Kontrak pengadaan LNG terang Syaefullah akan berlangsung hingga 2040, dan kerugian ini ditengarai terjadi pada tahun 2020 dan 2021. Sebagaimana diketahui, pada saat itu sedang terjadi Pandemi Covid-19, di mana semua harga komoditas dunia anjlok dan sistem transportasi antar negara/benua terganggu, karena banyak negara memberlakukan lock down.
“Padahal dari impor LNG ini Pertamina kini telah menerima keuntungan yang sangat besar. Sampai Desember 2023 saja, keuntungan yang diterima Pertamina sudah mencapai USD91.617.941 atau sekitar Rp1,425 Triliun,” terangnya pula.
Selain itu Syaefullah juga mengatakan bahwa pengadaan LNG dari CCL itu adalah perintah jabatan sesuai dengan Inpres, Perpres, Wapres, NGI-MESDM, MP3EI dll, dalam mendukung pembangunan Refinery Development Master Plan (RDMP) dan Floating Storage Regasification Unit (FSRU) Jawa Tengah, termasuk pasokan gas untuk kebutuhan industri domestik lainnya.
“Jadi, Pengadaan LNG ini adalah sebuah aksi korporasi, yang prosesnya berlangsung dari bawah ke atas (bottom-up), sesuai dengan tupoksi masing-masing staf dalam organisasi Pertamina, dan telah disetujui secara kolektif kolegial oleh seluruh Anggota Direksi,” jelasnya.
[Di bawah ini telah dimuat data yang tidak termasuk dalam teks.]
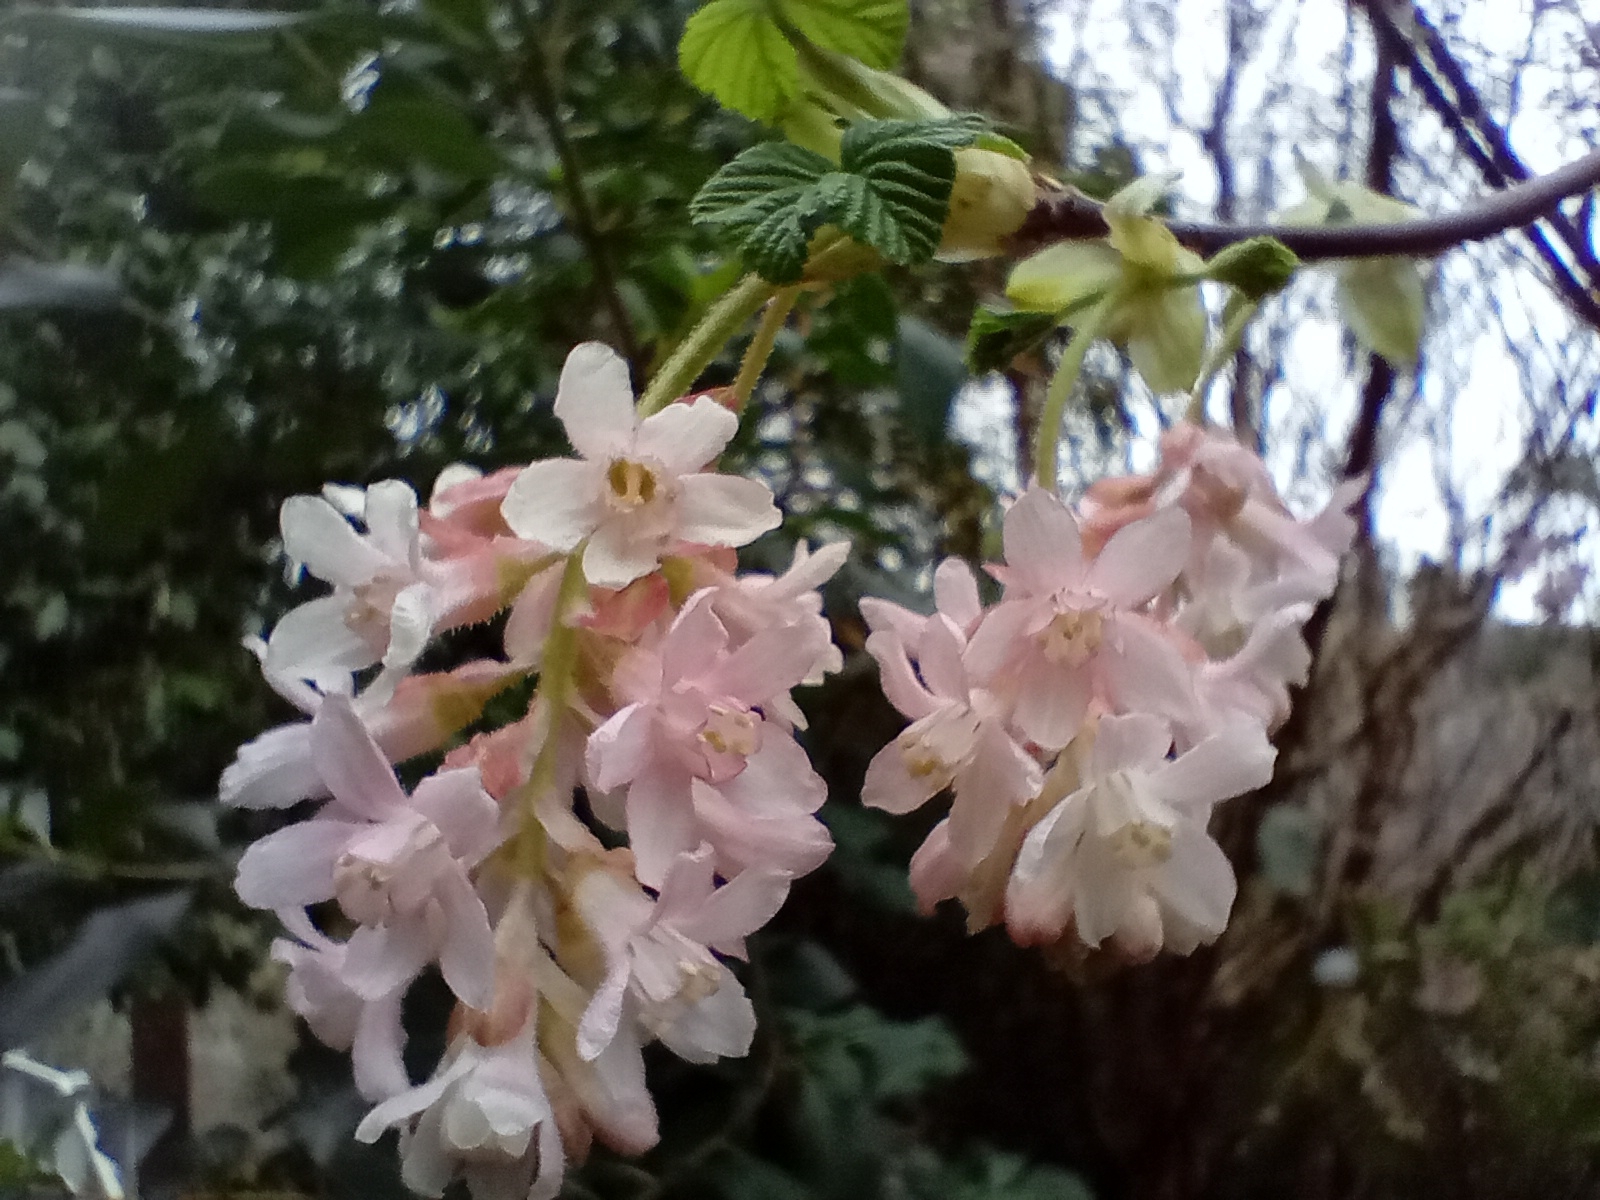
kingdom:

“Dalam Anggaran Dasar (AD) Pertamina juga mengatur bahwa keputusan yang diambil oleh Dewan Direksi boleh tanpa persetujuan dari Dewan Komisaris dan RUPS. Sebagaimana diatur dalam Pasal 11 ayat 8 dan ayat 10 AD Pertamina dan juga Board Manual 2013, serta Memorandum Legal Corporate tanggal 24 Agustus 2013, jadi tidak benar kalau dituduh sepihak,” jelasnya lagi.
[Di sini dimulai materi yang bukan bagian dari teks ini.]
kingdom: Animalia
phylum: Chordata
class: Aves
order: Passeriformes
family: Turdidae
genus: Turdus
Terkait oversupply, selain SPA LNG 2015, begitu banyak SPA LNG di Pertamina yang terjadi justru dalam periode 2016 hingga 2019, yakni: Total Gas and Power (29/01/2016), Chevron Eni Rapak Limited (21/11/2016), Eni Muara Bakau (21/12/2016), Woodside Energy Trading Singapore (5/06/2017), Mozambique (13 Februari 2019).
Dalam SPA 2015 kata Syaefullah banyak sekali yang diubah, dihilangkan dan ditambahkan pasal-pasal kontrak baru yang seluruhnya tidak diketahui Karen Agustiawan, dan dia juga tidak ikut memberikan persetujuan karena memang sudah tidak menjabat di Pertamina lagi.
“Dalam pasal 24.2 jelas-jelas disebutkan bahwa SPA 2015 membatalkan dan menggantikan seluruh SPA sebelumnya, yaitu SPA 2013 dan 2014. Sehingga secara yuridis, Bu Karen sudah terlepas dari segala konsekuensi yang ditimbulkan dari perjanjian yang baru itu,” tambahnya.
“Kontrak penjualan kargo CCL, misalnya dengan PPT ETS, juga mengacu ke SPA 2015, dan bukan SPA 2013 & 2014. Salah satu Certificate of LNG Transfer, yaitu 1 Juli 2019, menunjukkan bahwa kontrak yang menjadi dasar pengiriman volume adalah SPA 2015, dan bukan SPA 2013 & 2014,” pungkas Syaefullah.